Nell'ambito degli studi interculturali, in una prospettiva geografica, si inserisce un nuovo e originale itinerario di ricerca, pubblicato nel volume Geografia interculturale - spazi, luoghi e non luoghi (McGraw-Hill Education Create, 2014), a cura di Nicoletta Varani e Federico De Boni. Agli autori principali si affiancano altri contributi di Raúl Crisafio, Simone De Andreis, Antonella Primi, Camilla Spadavecchia e Sara Tagliati, studiosi che declinano le varie voci e le possibili applicazioni dell'intercultura nello specifico sapere disciplinare d'appartenenza. Infatti, l'aspetto più innovativo del lavoro è andare oltre alla proposta di un vero e proprio manuale di geografia interculturale per costruire un mosaico di riflessioni, non solo geografiche, sull'attuale e complesso tema dell'intercultura. Un'intercultura allora che da oggetto d'indagine diviene, al contempo, metodologia di stesura del testo.
La sfida che gli autori lanciano al lettore è proporre una visione positiva della diversità culturale e suggerire le condizioni per le quali tale diversità possa essere un vantaggio per l'azione della comunità internazionale. Infatti, il testo intende presentare le potenzialità che la geografia interculturale ha nell'individuare possibili campi in cui promuovere la pratica dell'intercultura con l'obiettivo di riflettere, ricercare, condividere e valorizzare l'esperienza del reciproco cambiamento, del dialogo e dell'integrazione.

OBIETTIVI:
a – Rispondi alle domande seguenti in base al brano sulla geografia interculturale.
(i) In quale anno è stato pubblicato il volume?
(ii) Chi ha curato il volume?
(iii) Quale visione della diversità culturale gli autori propongono al lettore?
b – Trascrivi parola per parola tutti i record di luogo e coordinate, tralasciando le immagini.
Il brano sulla geografia interculturale e i record non hanno alcun legame tra loro.

MATERIALE FORNITO:
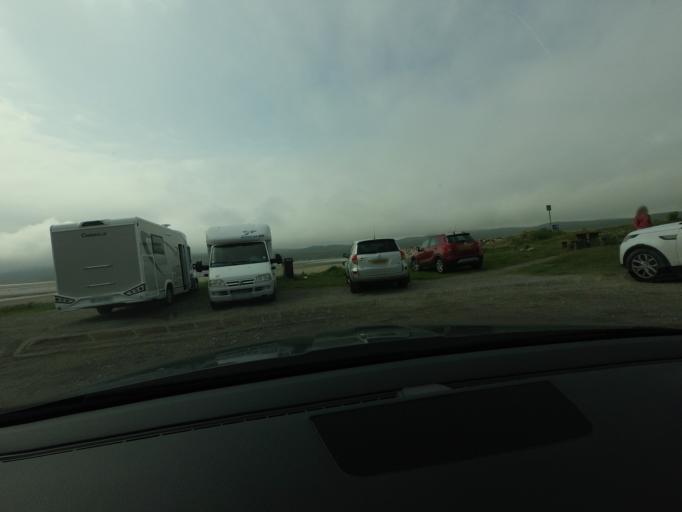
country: GB
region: Scotland
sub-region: Highland
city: Golspie
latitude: 58.4919
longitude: -4.4361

ESERCIZI SVOLTI:
a –
(i) Nel 2014.
(ii) Nicoletta Varani e Federico De Boni.
(iii) Una visione positiva della diversità culturale.

b –
country: GB
region: Scotland
sub-region: Highland
city: Golspie
latitude: 58.4919
longitude: -4.4361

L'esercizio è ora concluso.